The set is quite stylish too, in a minimalistic sort of way. The bezel is very narrow and it's finished in a brushed, black metal finish. Across the bottom, there's a thin, silver line housing the tiny legs that the screen sits on. The display doesn't have a traditional pedestal stand, but instead uses a folding A-frame design. It's at the rear of this frame that you'll find the various connection sockets.

The graphically rich menus are a piece of cake to use.

As you'd expect from a TV of this size, there aren't that many ports on offer. In fact, all you get is a mini-HDMI socket and a USB port. There isn't even room for a full-size aerial connector. Instead, you have to use an adaptor cable that houses the connections for both the aerial lead and the power socket (the TV uses an external, laptop-style power supply).

Setting up the TV is a breeze, thanks to the graphically rich menus, which are similar to those found on other recent LG tellies. The TV has a standard hybrid tuner that receives both analogue and digital Freeview broadcasts. It's not compatible with Freeview HD, however, so you can't use it to pick up BBC, ITV and Channel 4 high-definition services. For external sources, you're limited to the single mini-HDMI port. LG supplies an adaptor cable in the box so you can hook it up to standard HDMI devices like a Sky+HD set-top box.
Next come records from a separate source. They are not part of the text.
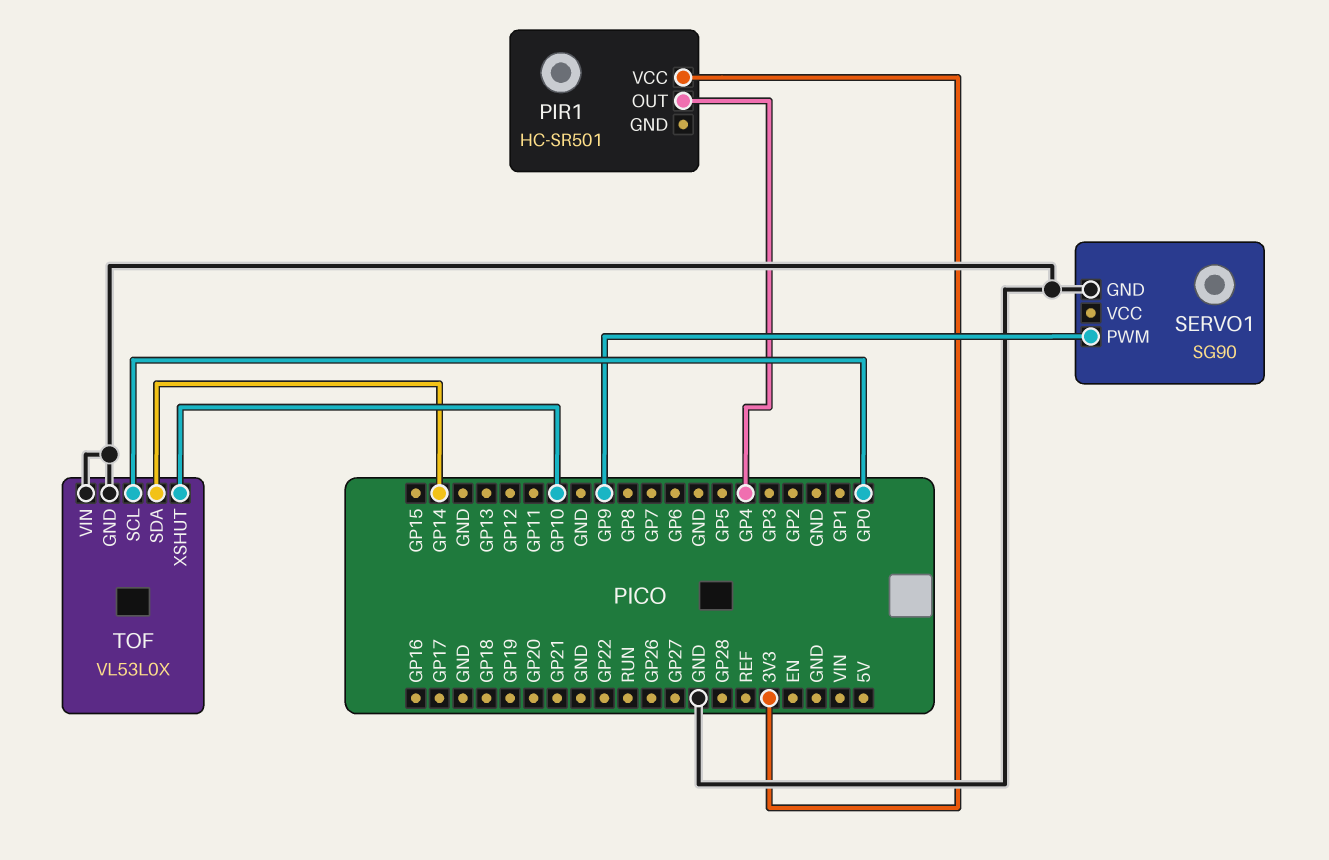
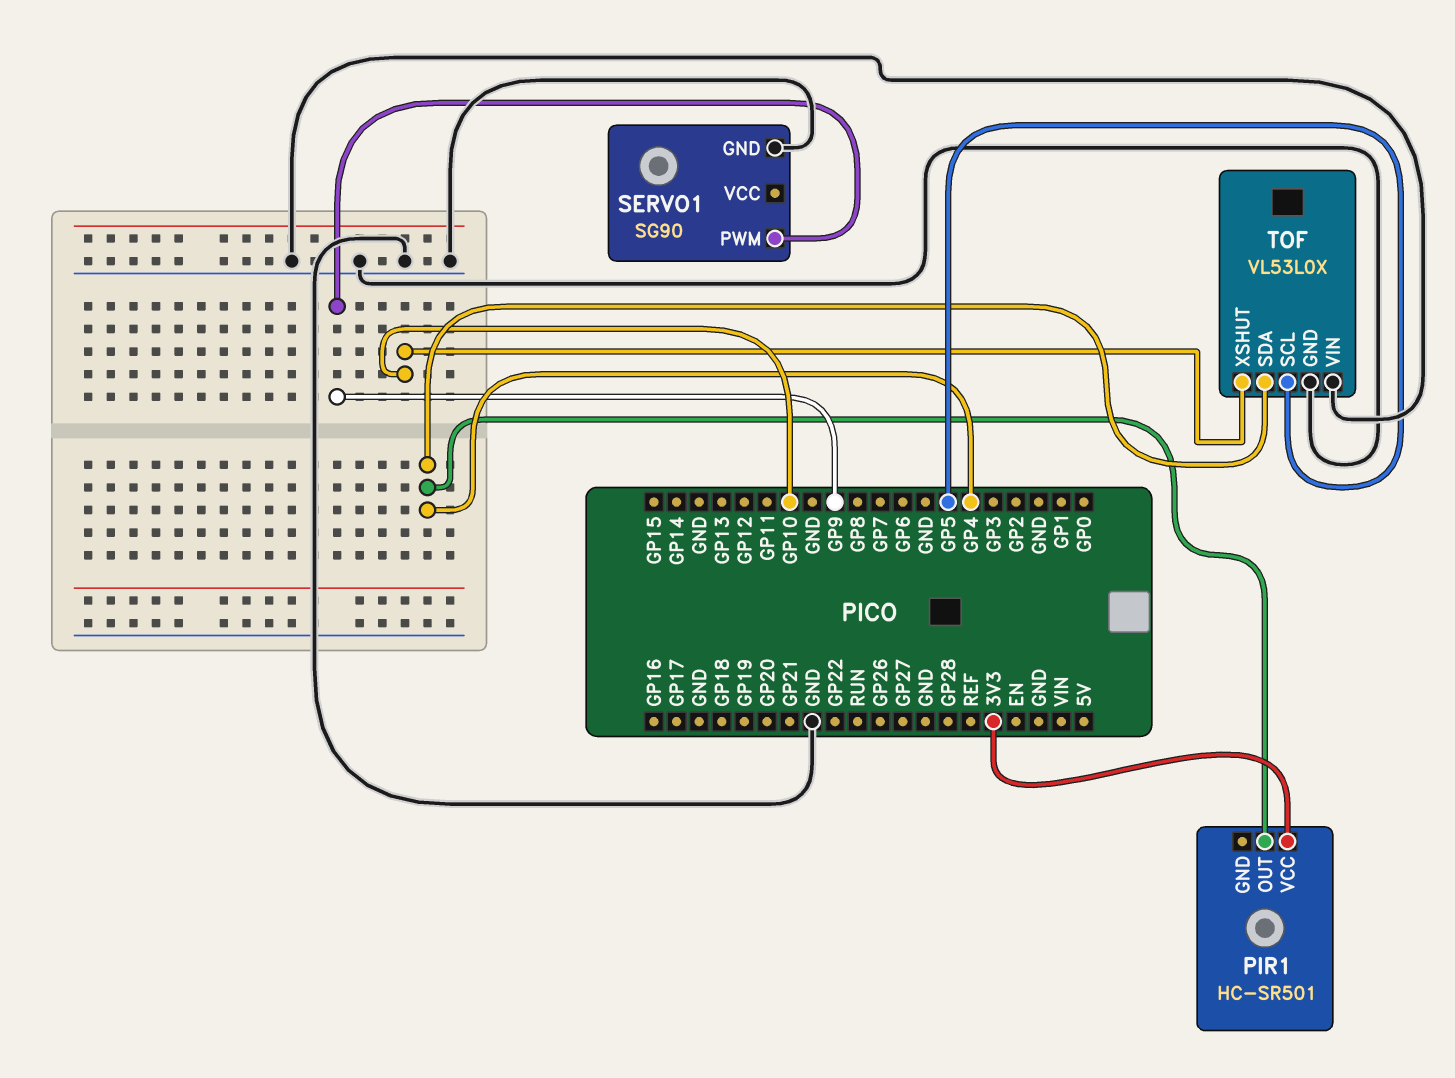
TOF pin SCL: GP0 -> GP5
TOF pin SDA: GP14 -> GP4

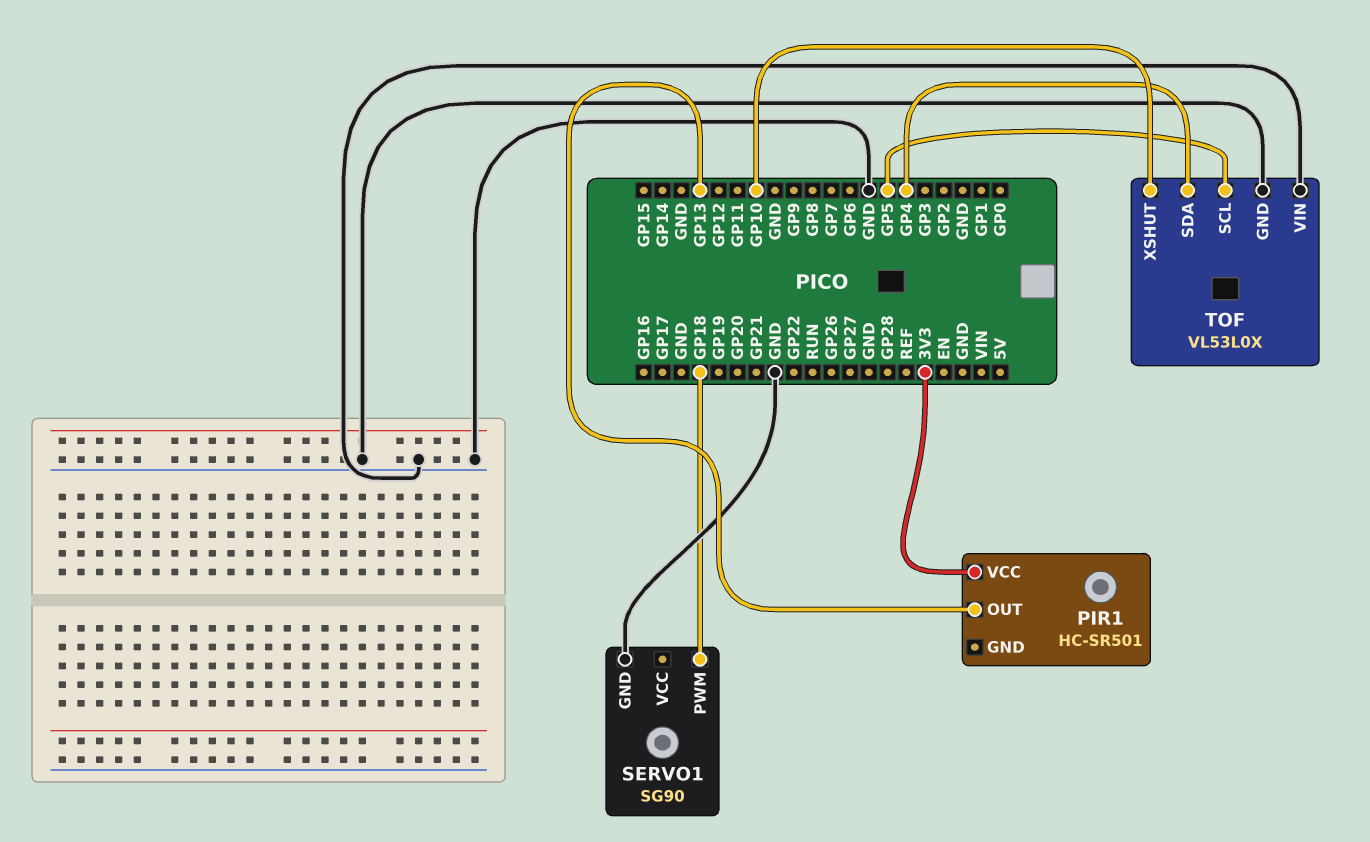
PIR1 pin OUT: GP4 -> GP13
SERVO1 pin PWM: GP9 -> GP18

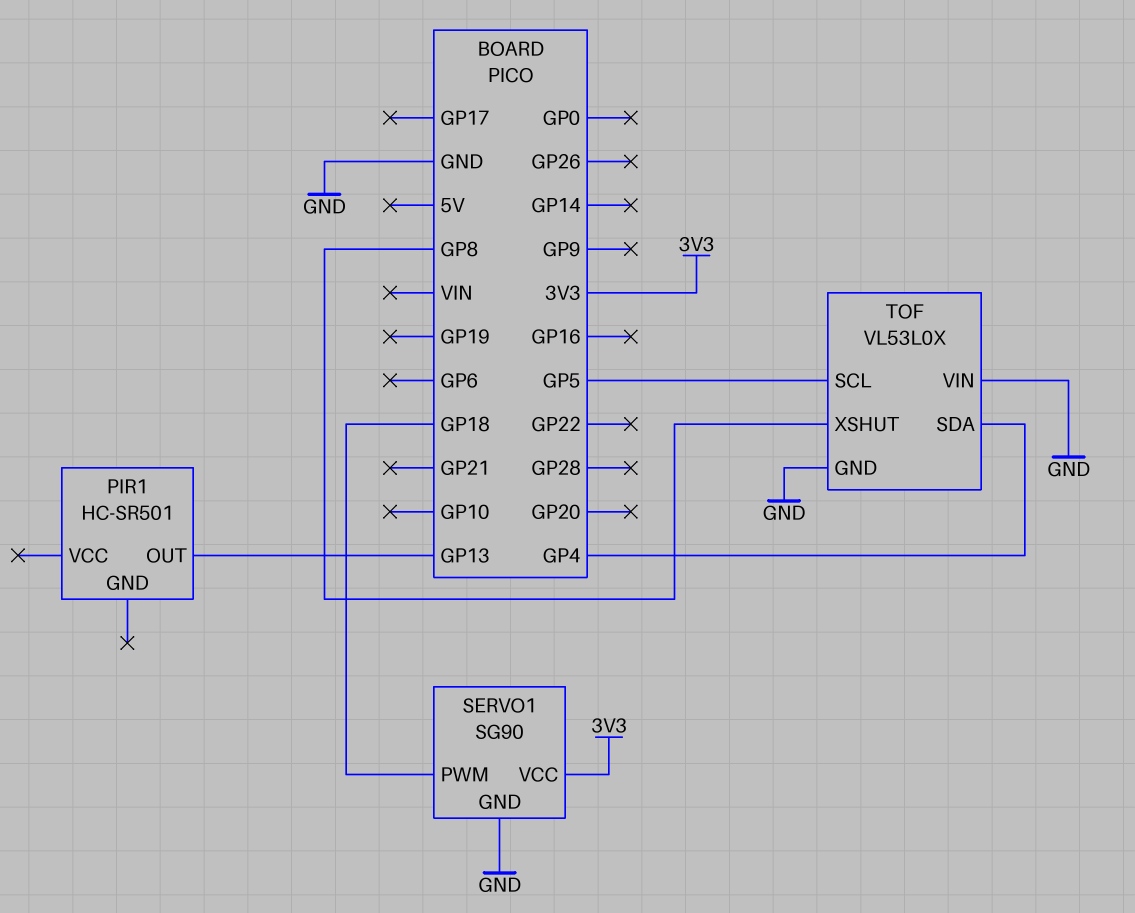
PIR1 pin VCC: 3V3 -> none
SERVO1 pin VCC: none -> 3V3
TOF pin XSHUT: GP10 -> GP8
There are no networking or Internet features, but the USB port can be used to play back photos, music and videos from memory sticks or external hard drives. The set supports playback of DivX and DivX HD videos, and we found it would also play some MKV files, as long as we changed the file extension to 'AVI'.

When it comes to OLED TVs, £1,500 doesn't get you a 1080p display. Instead, this TV is limited to an HD Ready, 1,366x768-pixel resolution. You can feed 1080p signals into the set, but they'll be downscaled to fit the native resolution.

Incredible black levels

Get the screen going, though, and you can't help but be impressed by some of OLED technology's inherent benefits. This most obvious of these are the insane black levels. There's simply nothing else out there today that can touch the 15EL9500 on this front. Blacks are black to the extent that, if they're at the edge of the screen, you can't really discern where the display ends and the bezel starts.

Colours are also incredibly bright and vivid, yet still manage to look completely natural. For example, the set can produce some of the most convincing skin tones we've seen on a TV. The 100Hz motion processing also helps pictures to remain refreshingly free of judder and other motion artefacts.

But, while the set's picture quality is truly stunning, audio isn't one of its strong points. The TV uses a pair of tiny speakers that are tucked away on the A-frame stand. As you'd perhaps expect given their size, they sound pretty weedy and are almost totally devoid of bass. While they're okay for listening to soaps and news broadcasts, you wouldn't want to listen to music channels through them.

Conclusion

Perhaps one day all TVs will use the same OLED technology as the LG 15EL9500, but its tiny screen and mammoth price tag indicate that this day is still quite a long way off. The 15EL9500 may be of interest to the super-rich, but, for the rest of us, it's little more than an impressive technology demo.